:: WHAT IS EXPECTED ::
Convert every line of the data below into a Markdown table with the columns Row and Text, numbering the rows in order and leaving out blank lines.

[Start of Attachment]

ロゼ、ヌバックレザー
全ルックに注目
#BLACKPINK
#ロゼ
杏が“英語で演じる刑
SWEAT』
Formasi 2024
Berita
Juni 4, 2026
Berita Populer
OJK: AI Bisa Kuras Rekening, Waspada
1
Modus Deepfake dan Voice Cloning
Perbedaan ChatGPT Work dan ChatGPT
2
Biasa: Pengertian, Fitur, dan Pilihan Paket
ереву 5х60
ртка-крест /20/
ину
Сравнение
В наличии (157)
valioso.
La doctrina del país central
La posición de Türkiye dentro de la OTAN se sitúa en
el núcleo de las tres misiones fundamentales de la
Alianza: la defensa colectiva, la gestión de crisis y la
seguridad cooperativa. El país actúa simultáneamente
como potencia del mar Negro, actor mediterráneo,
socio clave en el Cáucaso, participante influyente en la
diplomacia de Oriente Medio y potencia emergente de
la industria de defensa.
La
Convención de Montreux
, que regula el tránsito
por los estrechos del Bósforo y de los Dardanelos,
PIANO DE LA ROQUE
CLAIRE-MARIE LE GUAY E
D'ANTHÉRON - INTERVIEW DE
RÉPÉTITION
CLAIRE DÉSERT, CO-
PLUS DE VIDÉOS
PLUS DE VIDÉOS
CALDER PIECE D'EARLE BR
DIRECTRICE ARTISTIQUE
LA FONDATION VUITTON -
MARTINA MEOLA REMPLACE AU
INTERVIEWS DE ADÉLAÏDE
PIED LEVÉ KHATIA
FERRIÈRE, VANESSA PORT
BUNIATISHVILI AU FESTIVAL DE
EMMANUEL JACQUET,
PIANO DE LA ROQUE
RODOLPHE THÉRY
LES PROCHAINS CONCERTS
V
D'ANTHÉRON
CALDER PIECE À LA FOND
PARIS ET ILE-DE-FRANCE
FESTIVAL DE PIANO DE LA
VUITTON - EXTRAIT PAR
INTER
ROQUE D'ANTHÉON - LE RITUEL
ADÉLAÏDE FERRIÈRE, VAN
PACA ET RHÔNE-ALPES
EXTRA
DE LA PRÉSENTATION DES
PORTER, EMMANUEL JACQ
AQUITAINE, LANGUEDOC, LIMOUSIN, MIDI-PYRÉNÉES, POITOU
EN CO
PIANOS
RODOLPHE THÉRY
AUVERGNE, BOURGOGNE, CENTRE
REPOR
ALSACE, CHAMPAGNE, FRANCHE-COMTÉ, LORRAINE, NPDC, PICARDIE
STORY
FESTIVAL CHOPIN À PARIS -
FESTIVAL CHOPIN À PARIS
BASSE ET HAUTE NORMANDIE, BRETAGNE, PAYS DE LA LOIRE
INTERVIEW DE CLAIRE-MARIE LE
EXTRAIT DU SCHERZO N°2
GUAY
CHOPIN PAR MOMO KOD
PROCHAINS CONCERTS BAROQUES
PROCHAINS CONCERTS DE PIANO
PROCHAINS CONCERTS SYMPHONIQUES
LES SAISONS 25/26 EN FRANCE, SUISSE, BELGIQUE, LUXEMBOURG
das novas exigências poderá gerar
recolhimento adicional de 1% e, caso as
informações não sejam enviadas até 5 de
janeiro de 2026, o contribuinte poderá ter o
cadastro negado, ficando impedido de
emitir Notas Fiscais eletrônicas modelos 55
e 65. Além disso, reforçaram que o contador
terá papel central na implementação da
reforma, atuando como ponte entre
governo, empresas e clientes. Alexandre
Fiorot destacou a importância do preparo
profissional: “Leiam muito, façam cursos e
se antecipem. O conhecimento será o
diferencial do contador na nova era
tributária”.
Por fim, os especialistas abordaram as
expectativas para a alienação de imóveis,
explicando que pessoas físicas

[End of Attachment]

:: OUTPUT FOR THIS TASK ::
| Row | Text |
|---|---|
| 1 | ロゼ、ヌバックレザー |
| 2 | 全ルックに注目 |
| 3 | #BLACKPINK |
| 4 | #ロゼ |
| 5 | 杏が“英語で演じる刑 |
| 6 | SWEAT』 |
| 7 | Formasi 2024 |
| 8 | Berita |
| 9 | Juni 4, 2026 |
| 10 | Berita Populer |
| 11 | OJK: AI Bisa Kuras Rekening, Waspada |
| 12 | 1 |
| 13 | Modus Deepfake dan Voice Cloning |
| 14 | Perbedaan ChatGPT Work dan ChatGPT |
| 15 | 2 |
| 16 | Biasa: Pengertian, Fitur, dan Pilihan Paket |
| 17 | ереву 5х60 |
| 18 | ртка-крест /20/ |
| 19 | ину |
| 20 | Сравнение |
| 21 | В наличии (157) |
| 22 | valioso. |
| 23 | La doctrina del país central |
| 24 | La posición de Türkiye dentro de la OTAN se sitúa en |
| 25 | el núcleo de las tres misiones fundamentales de la |
| 26 | Alianza: la defensa colectiva, la gestión de crisis y la |
| 27 | seguridad cooperativa. El país actúa simultáneamente |
| 28 | como potencia del mar Negro, actor mediterráneo, |
| 29 | socio clave en el Cáucaso, participante influyente en la |
| 30 | diplomacia de Oriente Medio y potencia emergente de |
| 31 | la industria de defensa. |
| 32 | La |
| 33 | Convención de Montreux |
| 34 | , que regula el tránsito |
| 35 | por los estrechos del Bósforo y de los Dardanelos, |
| 36 | PIANO DE LA ROQUE |
| 37 | CLAIRE-MARIE LE GUAY E |
| 38 | D'ANTHÉRON - INTERVIEW DE |
| 39 | RÉPÉTITION |
| 40 | CLAIRE DÉSERT, CO- |
| 41 | PLUS DE VIDÉOS |
| 42 | PLUS DE VIDÉOS |
| 43 | CALDER PIECE D'EARLE BR |
| 44 | DIRECTRICE ARTISTIQUE |
| 45 | LA FONDATION VUITTON - |
| 46 | MARTINA MEOLA REMPLACE AU |
| 47 | INTERVIEWS DE ADÉLAÏDE |
| 48 | PIED LEVÉ KHATIA |
| 49 | FERRIÈRE, VANESSA PORT |
| 50 | BUNIATISHVILI AU FESTIVAL DE |
| 51 | EMMANUEL JACQUET, |
| 52 | PIANO DE LA ROQUE |
| 53 | RODOLPHE THÉRY |
| 54 | LES PROCHAINS CONCERTS |
| 55 | V |
| 56 | D'ANTHÉRON |
| 57 | CALDER PIECE À LA FOND |
| 58 | PARIS ET ILE-DE-FRANCE |
| 59 | FESTIVAL DE PIANO DE LA |
| 60 | VUITTON - EXTRAIT PAR |
| 61 | INTER |
| 62 | ROQUE D'ANTHÉON - LE RITUEL |
| 63 | ADÉLAÏDE FERRIÈRE, VAN |
| 64 | PACA ET RHÔNE-ALPES |
| 65 | EXTRA |
| 66 | DE LA PRÉSENTATION DES |
| 67 | PORTER, EMMANUEL JACQ |
| 68 | AQUITAINE, LANGUEDOC, LIMOUSIN, MIDI-PYRÉNÉES, POITOU |
| 69 | EN CO |
| 70 | PIANOS |
| 71 | RODOLPHE THÉRY |
| 72 | AUVERGNE, BOURGOGNE, CENTRE |
| 73 | REPOR |
| 74 | ALSACE, CHAMPAGNE, FRANCHE-COMTÉ, LORRAINE, NPDC, PICARDIE |
| 75 | STORY |
| 76 | FESTIVAL CHOPIN À PARIS - |
| 77 | FESTIVAL CHOPIN À PARIS |
| 78 | BASSE ET HAUTE NORMANDIE, BRETAGNE, PAYS DE LA LOIRE |
| 79 | INTERVIEW DE CLAIRE-MARIE LE |
| 80 | EXTRAIT DU SCHERZO N°2 |
| 81 | GUAY |
| 82 | CHOPIN PAR MOMO KOD |
| 83 | PROCHAINS CONCERTS BAROQUES |
| 84 | PROCHAINS CONCERTS DE PIANO |
| 85 | PROCHAINS CONCERTS SYMPHONIQUES |
| 86 | LES SAISONS 25/26 EN FRANCE, SUISSE, BELGIQUE, LUXEMBOURG |
| 87 | das novas exigências poderá gerar |
| 88 | recolhimento adicional de 1% e, caso as |
| 89 | informações não sejam enviadas até 5 de |
| 90 | janeiro de 2026, o contribuinte poderá ter o |
| 91 | cadastro negado, ficando impedido de |
| 92 | emitir Notas Fiscais eletrônicas modelos 55 |
| 93 | e 65. Além disso, reforçaram que o contador |
| 94 | terá papel central na implementação da |
| 95 | reforma, atuando como ponte entre |
| 96 | governo, empresas e clientes. Alexandre |
| 97 | Fiorot destacou a importância do preparo |
| 98 | profissional: “Leiam muito, façam cursos e |
| 99 | se antecipem. O conhecimento será o |
| 100 | diferencial do contador na nova era |
| 101 | tributária”. |
| 102 | Por fim, os especialistas abordaram as |
| 103 | expectativas para a alienação de imóveis, |
| 104 | explicando que pessoas físicas |